WORK REQUEST: Only the pictures are to be left out; write out the rest of the data exactly.

• • •

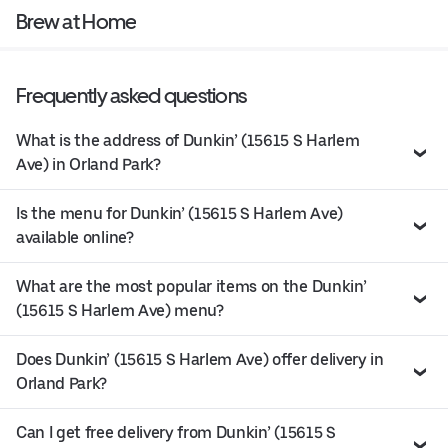
Brew at Home
Frequently asked questions
What is the address of Dunkin’ (15615 S Harlem
Ave) in Orland Park?
Is the menu for Dunkin’ (15615 S Harlem Ave)
available online?
What are the most popular items on the Dunkin’
(15615 S Harlem Ave) menu?
Does Dunkin’ (15615 S Harlem Ave) offer delivery in
Orland Park?
Can I get free delivery from Dunkin’ (15615 S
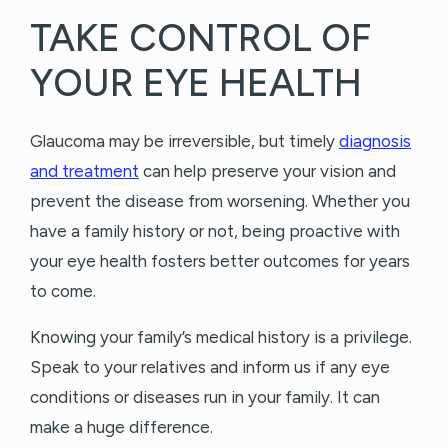
TAKE CONTROL OF
YOUR EYE HEALTH
Glaucoma may be irreversible, but timely
diagnosis
and treatment
can help preserve your vision and
prevent the disease from worsening. Whether you
have a family history or not, being proactive with
your eye health fosters better outcomes for years
to come.
Knowing your family’s medical history is a privilege.
Speak to your relatives and inform us if any eye
conditions or diseases run in your family. It can
make a huge difference.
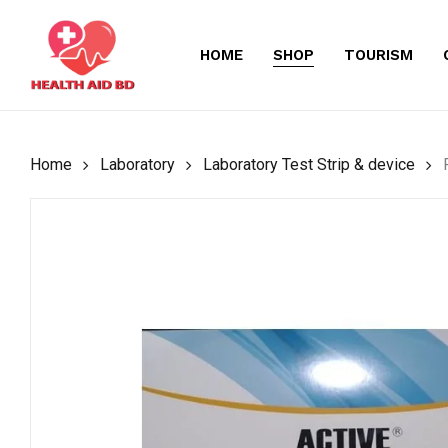
Skip
to
HOME
SHOP
TOURISM
main
content
Home
Laboratory
Laboratory Test Strip & device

• • •

YOUR SOLUTION:
Brew at Home
Frequently asked questions
What is the address of Dunkin’ (15615 S Harlem
Ave) in Orland Park?
Is the menu for Dunkin’ (15615 S Harlem Ave)
available online?
What are the most popular items on the Dunkin’
(15615 S Harlem Ave) menu?
Does Dunkin’ (15615 S Harlem Ave) offer delivery in
Orland Park?
Can I get free delivery from Dunkin’ (15615 S
TAKE CONTROL OF
YOUR EYE HEALTH
Glaucoma may be irreversible, but timely
diagnosis
and treatment
can help preserve your vision and
prevent the disease from worsening. Whether you
have a family history or not, being proactive with
your eye health fosters better outcomes for years
to come.
Knowing your family’s medical history is a privilege.
Speak to your relatives and inform us if any eye
conditions or diseases run in your family. It can
make a huge difference.
Skip
to
HOME
SHOP
TOURISM
main
content
Home
Laboratory
Laboratory Test Strip & device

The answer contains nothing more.